◆ ISTRUZIONI:
1. Quali ruoli attribuisce a Kudo la recensione di Maruyama, the Middle Schooler? Elencali tutti.
2. Le seguenti affermazioni concordano con la recensione di Maruyama, the Middle Schooler? Rispondi sì o no a ciascuna, citando testualmente le parole decisive. (a) Il film dura 120 minuti. (b) Maruyama si iscrive al club di judo della scuola. (c) L'elettricista era un tempo una star di telefilm coreani.
3. Prosegui la recensione di Maruyama, the Middle Schooler a partire dall'ultima frase riportata.

◆ ESTRATTO DELLA PAGINA:
Maruyama, the Middle Schooler di Kudo Kankuro
Chugakusei Maruyama, Giappone, 2013, 120 min.
voto: ★★/4
Non poteva mancare anche quest’anno la commedia demenziale giapponese, pregna di cultura pop e comicità non-sense. In verità di pellicole di questo tipo ce n’erano più d’una – su tutte, It’s me, it’s me del grande Miki Satoshi – anche troppe a parere di chi scrive, col rischio di monopolizzare la pattuglia nipponica, minimizzando l’estrema varietà della sua cinematografia. Kudo, attore, sceneggiatore e regista alla sua terza prova, parte da uno spunto decisamente bizzarro: il suo protagonista, lo studente delle medie Maruyama, ha come obiettivo nella vita quello di riuscirsi a leccare la punta del pene. Per questo entra nel club di wrestling della scuola e si allena costantemente, giorno e notte, ovunque si trovi, per il raggiungimento di questo ambito traguardo. A fare da corollario una famiglia – e dei vicini – ognuno con le proprio stranezze, per una serie di sotto-trame tra le quali spicca quella della madre, la quale cerca impunemente di sedurre l’elettricista, una volta star di telefilm coreani. C’è anche una cornice blandamente da “giallo” con un misterioso assassino che uccide tutti i criminali della zona.

◆ MATERIALE RACCOLTO:
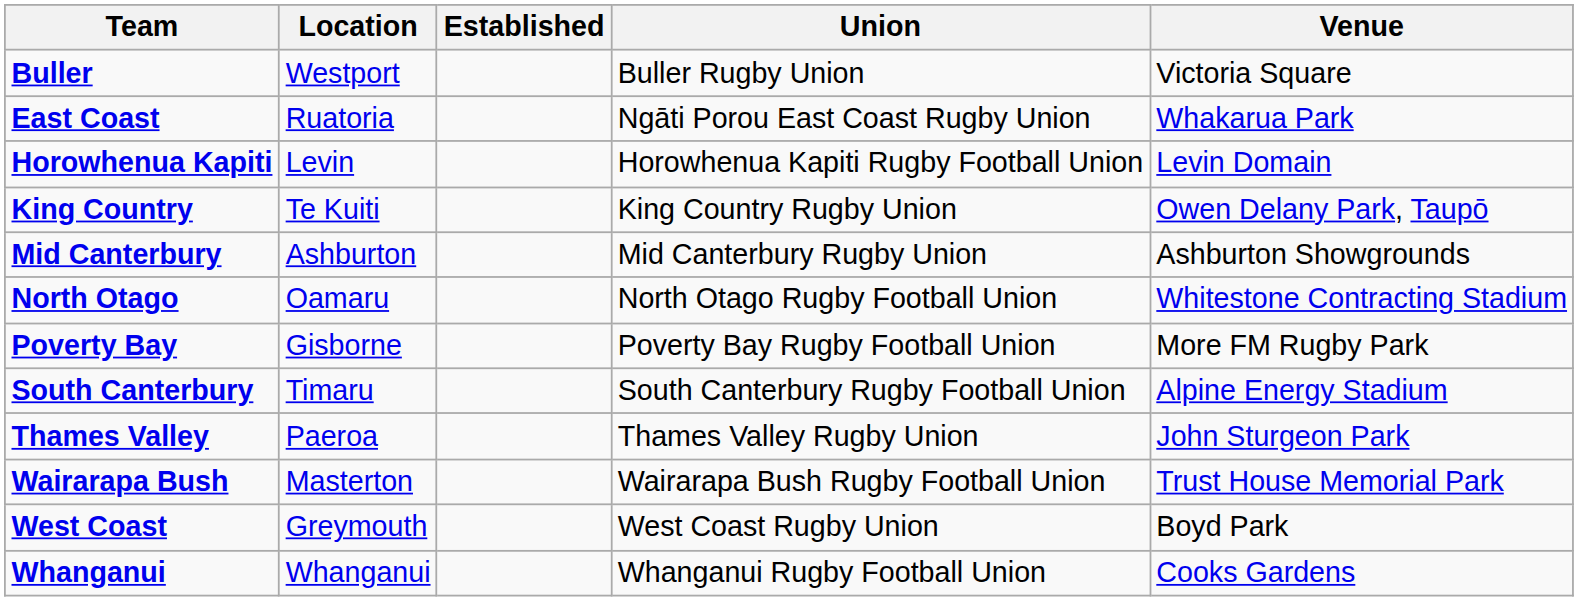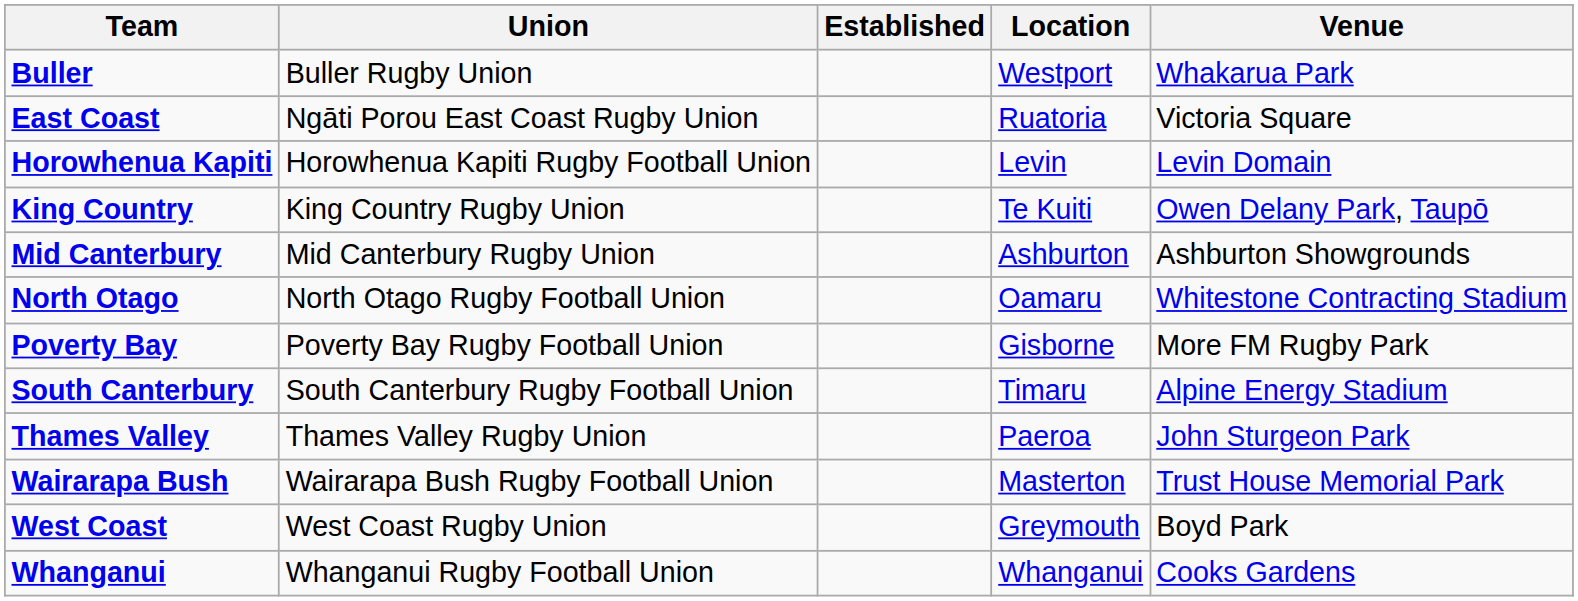columns swapped: Union <-> Location
Buller | Venue: Victoria Square -> Whakarua Park
East Coast | Venue: Whakarua Park -> Victoria Square
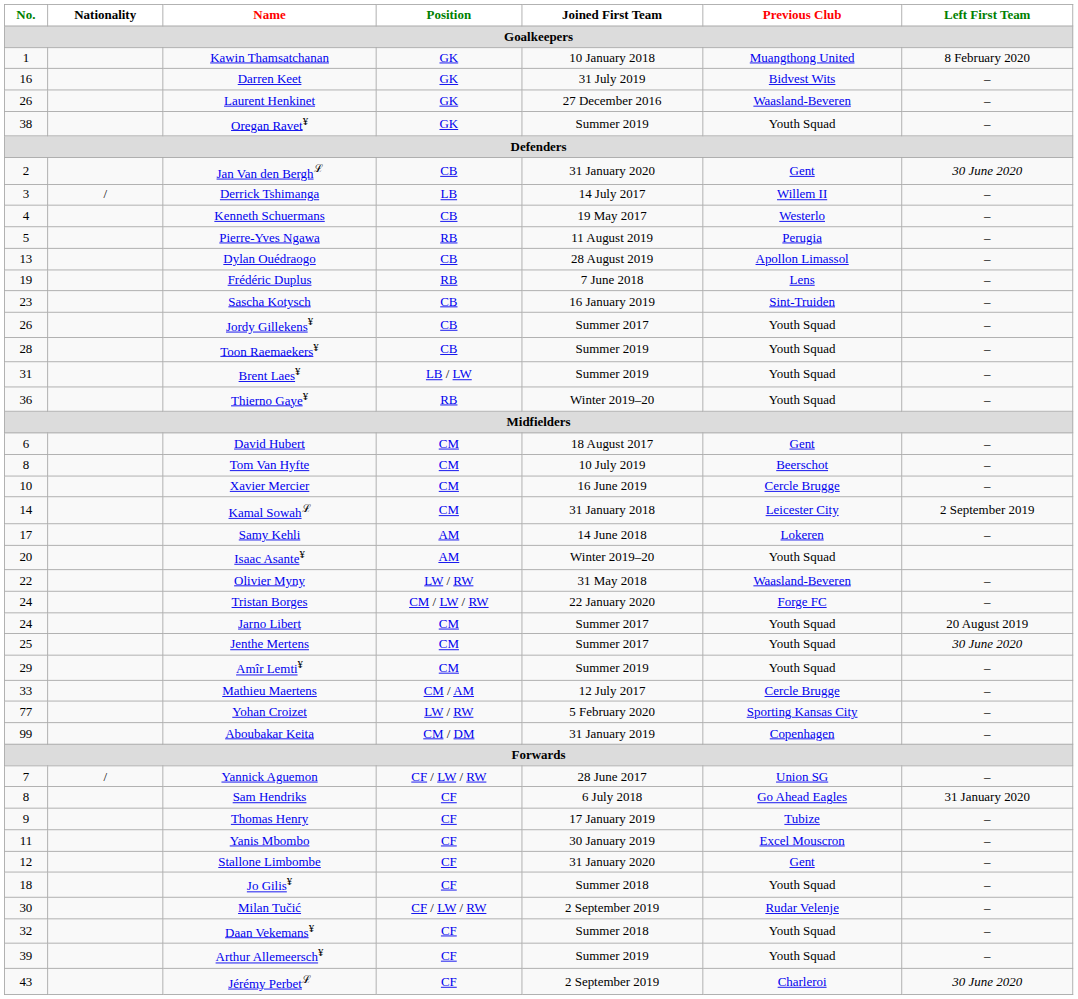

◆ RISPOSTE PER COMPITO:
1. attore, sceneggiatore, regista

2.
(a) Sì: "Giappone, 2013, 120 min."
(b) No: "entra nel club di wrestling della scuola"
(c) Sì: "una volta star di telefilm coreani"

3.
Non si può dire che Kudo pecchi di fantasia e anzi eleva questo elemento a filosofia di vita, spingendo il suo protagonista a elaborare gli scenari più assurdi che poi gli permetteranno di “trovare la verità” (e al pubblico di ridere di gusto). Il regista infatti azzecca spesso trovate paradossali e divertenti, condendo il tutto di citazioni assortite tra le quali la mia preferita è sicuramente quella dedicata a Kozure okami, ovvero lo stupendo manga (e serie tv, e film) di Lonewolf & Cub. L’accumulo di situazioni in formato sketch vanno però a ingolfare la storia principale – essa stessa solo un pretesto – finendo con lo spezzettare il ritmo della pellicola, rallentata ulteriormente dalla ripetitività di alcune trovate, soprattutto nel finale (due ore sono decisamente troppe per una commedia del genere).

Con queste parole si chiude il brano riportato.